Federal government employees and contractors now in the third week of furlough thanks to the government shutdown can receive relief from their water and electricity bills.
On Friday, Mayor Catherine Pugh approved a waiver on water bill late fees for workers who still aren’t receiving paychecks as the government remains closed. The waiver applies to people in both Baltimore City and Baltimore County.
“DPW stands for public service, and the public servants who are going without an income deserve our consideration,” DPW Director Rudy Chow said in a statement. “Waiving late fees and setting up payment plans is one way we can provide some assistance.”
The department is also allowing anyone impacted by the shutdown to set up a payment plan for when they are receiving paychecks again.
Last week, Baltimore Gas and Electric Company reminded users there are flexible payment plans for electricity, and M&T Bank is reportedly waiving maintenance and non-sufficient funds fees on certain accounts and holding off on severe penalties for overdue payments.

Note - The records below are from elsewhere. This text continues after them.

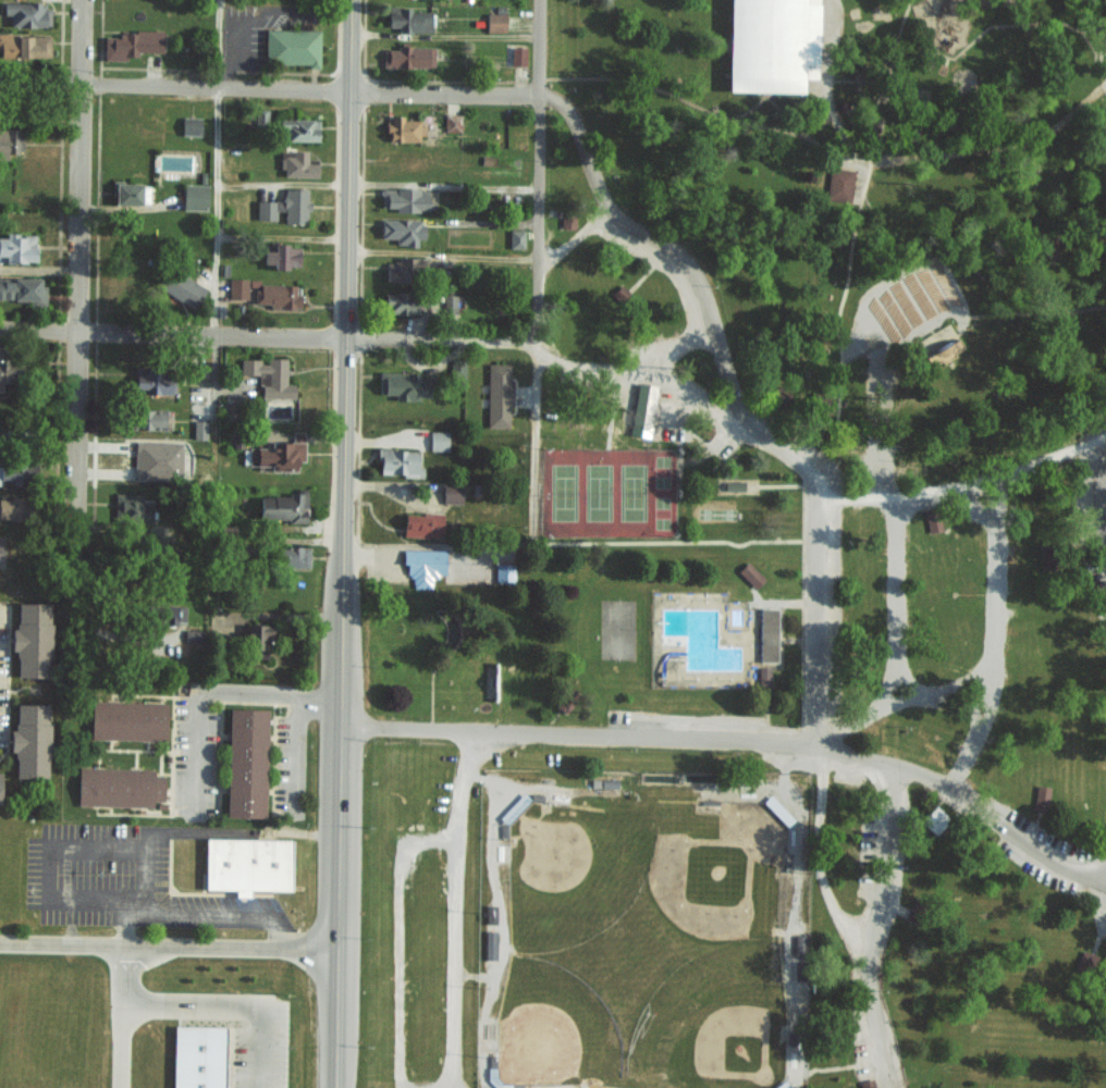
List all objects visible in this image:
building: (26, 13)
building: (409, 20)
building: (494, 22)
building: (131, 43)
building: (24, 45)
building: (781, 45)
building: (290, 46)
building: (517, 55)
building: (407, 56)
road: (40, 80)
road: (308, 91)
road: (847, 116)
building: (451, 123)
building: (189, 125)
building: (299, 128)
building: (403, 129)
building: (9, 142)
road: (867, 159)
building: (297, 164)
road: (217, 167)
building: (838, 184)
road: (376, 187)
building: (129, 194)
building: (194, 197)
building: (405, 199)
building: (285, 206)
building: (567, 219)
building: (401, 230)
building: (515, 239)
road: (535, 240)
building: (16, 248)
road: (77, 250)
building: (280, 256)
building: (402, 270)
building: (181, 288)
building: (237, 288)
building: (22, 290)
building: (275, 296)
building: (928, 298)
building: (402, 303)
building: (448, 303)
road: (38, 328)
road: (415, 338)
park: (901, 343)
road: (343, 348)
building: (943, 351)
building: (456, 367)
building: (7, 370)
building: (268, 376)
building: (153, 380)
building: (402, 385)
building: (497, 395)
road: (741, 402)
building: (824, 405)
building: (642, 409)
building: (146, 419)
building: (199, 430)
building: (438, 440)
building: (273, 455)
building: (157, 459)
building: (398, 463)
building: (12, 475)
park: (606, 490)
building: (450, 492)
road: (1101, 496)
building: (281, 507)
building: (12, 508)
building: (131, 508)
building: (932, 523)
building: (421, 525)
building: (290, 556)
building: (423, 566)
building: (504, 572)
building: (750, 574)
road: (892, 590)
building: (879, 592)
building: (169, 614)
building: (766, 634)
building: (30, 638)
building: (255, 640)
building: (763, 676)
road: (209, 693)
building: (127, 719)
road: (619, 736)
building: (28, 739)
building: (244, 761)
building: (117, 786)
building: (1040, 796)
building: (777, 809)
building: (932, 818)
road: (1008, 821)
road: (77, 844)
building: (246, 863)
road: (338, 892)
road: (453, 908)
building: (489, 913)
road: (214, 915)
road: (881, 929)
road: (169, 943)
building: (489, 944)
park: (644, 944)
road: (124, 973)
road: (228, 1006)
road: (120, 1046)
building: (196, 1056)
building: (865, 1083)
building: (781, 1085)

Earlier today, Pugh called on other lenders, creditors and utilities to provide similar support.
“I am continuing to reach out to our financial institutions to urge their cooperation and accommodation for City residents affected by the prolonged furlough,” she said in a statement.
She called on the Trump administration and members of Congress “to get our government back to work for the citizens of Baltimore, the State of Maryland – and our entire nation.”

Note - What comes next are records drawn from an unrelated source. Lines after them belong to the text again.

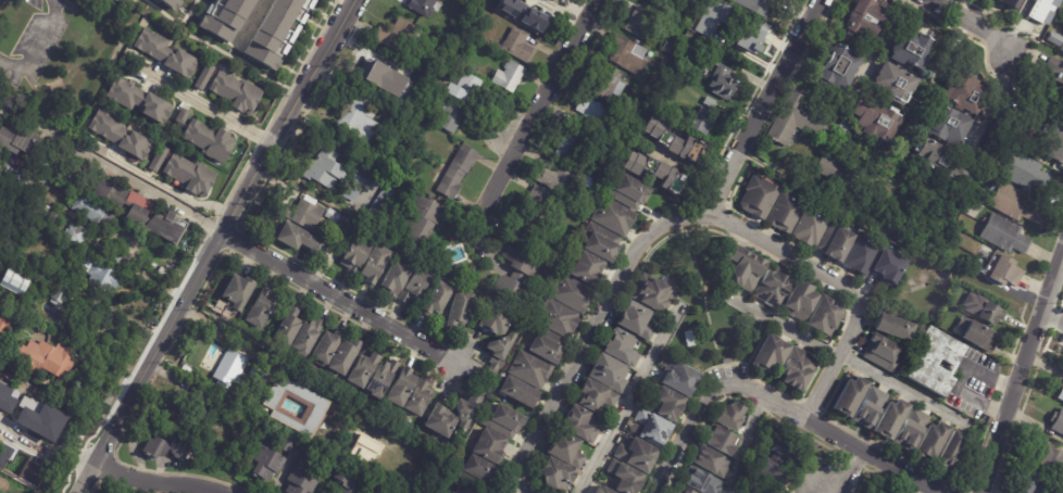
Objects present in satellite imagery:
building: (558, 0)
building: (1013, 0)
building: (175, 2)
building: (659, 3)
building: (755, 6)
building: (424, 7)
building: (542, 8)
building: (1042, 11)
building: (525, 14)
building: (225, 16)
building: (863, 17)
building: (704, 19)
building: (1057, 19)
road: (253, 22)
building: (637, 22)
road: (974, 22)
building: (278, 30)
building: (739, 35)
building: (398, 36)
building: (709, 36)
building: (1053, 38)
building: (689, 40)
building: (909, 45)
building: (518, 46)
building: (665, 47)
building: (1061, 47)
road: (36, 48)
building: (443, 52)
building: (629, 54)
building: (168, 55)
building: (665, 64)
building: (835, 66)
building: (378, 70)
road: (934, 70)
building: (1054, 70)
building: (203, 76)
building: (512, 76)
building: (387, 80)
building: (891, 80)
building: (654, 81)
building: (726, 82)
building: (611, 86)
building: (464, 88)
building: (428, 89)
building: (960, 93)
building: (241, 95)
building: (713, 102)
building: (141, 103)
road: (762, 107)
road: (208, 108)
road: (535, 109)
building: (638, 111)
building: (691, 111)
building: (593, 112)
building: (452, 116)
building: (871, 116)
building: (620, 118)
building: (361, 120)
building: (796, 120)
building: (705, 121)
building: (639, 123)
building: (941, 123)
building: (1062, 124)
building: (842, 128)
building: (121, 137)
building: (672, 139)
building: (211, 141)
building: (1053, 142)
building: (23, 145)
building: (572, 145)
building: (157, 158)
building: (1047, 160)
building: (941, 161)
road: (110, 166)
building: (45, 167)
building: (829, 167)
building: (329, 169)
building: (658, 170)
building: (17, 171)
building: (458, 171)
building: (1020, 171)
building: (193, 177)
building: (562, 182)
road: (162, 186)
building: (357, 188)
building: (634, 191)
building: (757, 197)
building: (590, 201)
building: (1010, 202)
building: (381, 204)
building: (839, 211)
building: (785, 212)
building: (95, 213)
building: (531, 213)
building: (144, 214)
building: (335, 215)
building: (309, 216)
building: (618, 216)
road: (680, 217)
building: (347, 219)
building: (421, 222)
building: (810, 226)
building: (1001, 234)
building: (78, 236)
building: (302, 240)
building: (606, 241)
building: (835, 241)
road: (212, 245)
building: (563, 245)
building: (975, 251)
building: (862, 253)
building: (116, 257)
building: (367, 260)
building: (978, 261)
building: (887, 267)
building: (742, 268)
building: (591, 270)
building: (1000, 270)
building: (461, 275)
building: (102, 277)
building: (520, 278)
building: (408, 282)
building: (15, 283)
building: (66, 284)
building: (771, 287)
building: (701, 289)
building: (239, 292)
building: (575, 293)
building: (649, 295)
building: (59, 298)
road: (340, 299)
building: (439, 299)
building: (797, 301)
park: (704, 304)
building: (461, 308)
building: (263, 309)
building: (981, 309)
building: (823, 315)
road: (1053, 317)
building: (561, 318)
building: (500, 320)
building: (633, 320)
building: (290, 326)
building: (889, 326)
building: (3, 331)
building: (977, 336)
building: (310, 338)
building: (547, 345)
building: (618, 347)
building: (327, 349)
building: (880, 352)
building: (503, 353)
building: (770, 353)
building: (347, 357)
road: (842, 357)
building: (47, 360)
building: (935, 361)
road: (291, 365)
building: (365, 369)
building: (534, 369)
building: (798, 369)
building: (231, 371)
road: (1023, 372)
building: (606, 373)
building: (384, 378)
road: (960, 379)
building: (679, 380)
building: (412, 392)
building: (521, 392)
building: (1060, 395)
building: (592, 396)
building: (848, 396)
road: (630, 397)
building: (666, 404)
building: (868, 407)
building: (319, 409)
building: (468, 410)
building: (187, 416)
building: (728, 416)
building: (506, 420)
building: (889, 420)
building: (1057, 421)
building: (443, 422)
building: (577, 424)
building: (651, 429)
building: (909, 430)
road: (833, 432)
road: (683, 435)
building: (719, 440)
building: (930, 440)
road: (746, 442)
road: (45, 444)
building: (291, 444)
building: (165, 446)
building: (490, 447)
building: (564, 450)
building: (777, 450)
building: (374, 452)
building: (949, 452)
building: (636, 455)
building: (310, 457)
building: (707, 462)
building: (269, 463)
building: (1051, 463)
building: (767, 471)
road: (845, 471)
building: (477, 472)
building: (554, 475)
building: (625, 479)
building: (303, 481)
building: (351, 481)
building: (698, 481)
road: (154, 483)
building: (1031, 484)
building: (458, 490)
building: (464, 490)
building: (599, 490)
building: (681, 490)
building: (881, 490)
building: (375, 491)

At 24 days, the shutdown is the longest governmental work stoppage in U.S. history, according to records covering the last four decades. The Trump administration has demanded money for a border wall between the United States and Mexico, and the president has said he would not sign a budget without funds for the wall. Congressional Democrats have resisted, passing a budget in the House of Representatives that does not have the funds Trump requested.
According to figures released this morning from Comptroller Peter Franchot’s office, the shutdown affects 172,000 Marylanders and has already resulted in $778 million in lost wages. For the state, that means an estimated loss of $57 million in state tax withholdings and $2.1 million in sales tax.
“These estimates demonstrate what we already knew–the unnecessary shutdown of our federal government is having a devastating effect on Maryland’s families and our state’s economic well-being,” said Franchot said in a statement. “Even if some employees do eventually get repaid, our economy will not be made whole and changes to long-term spending habits may cause further harm.”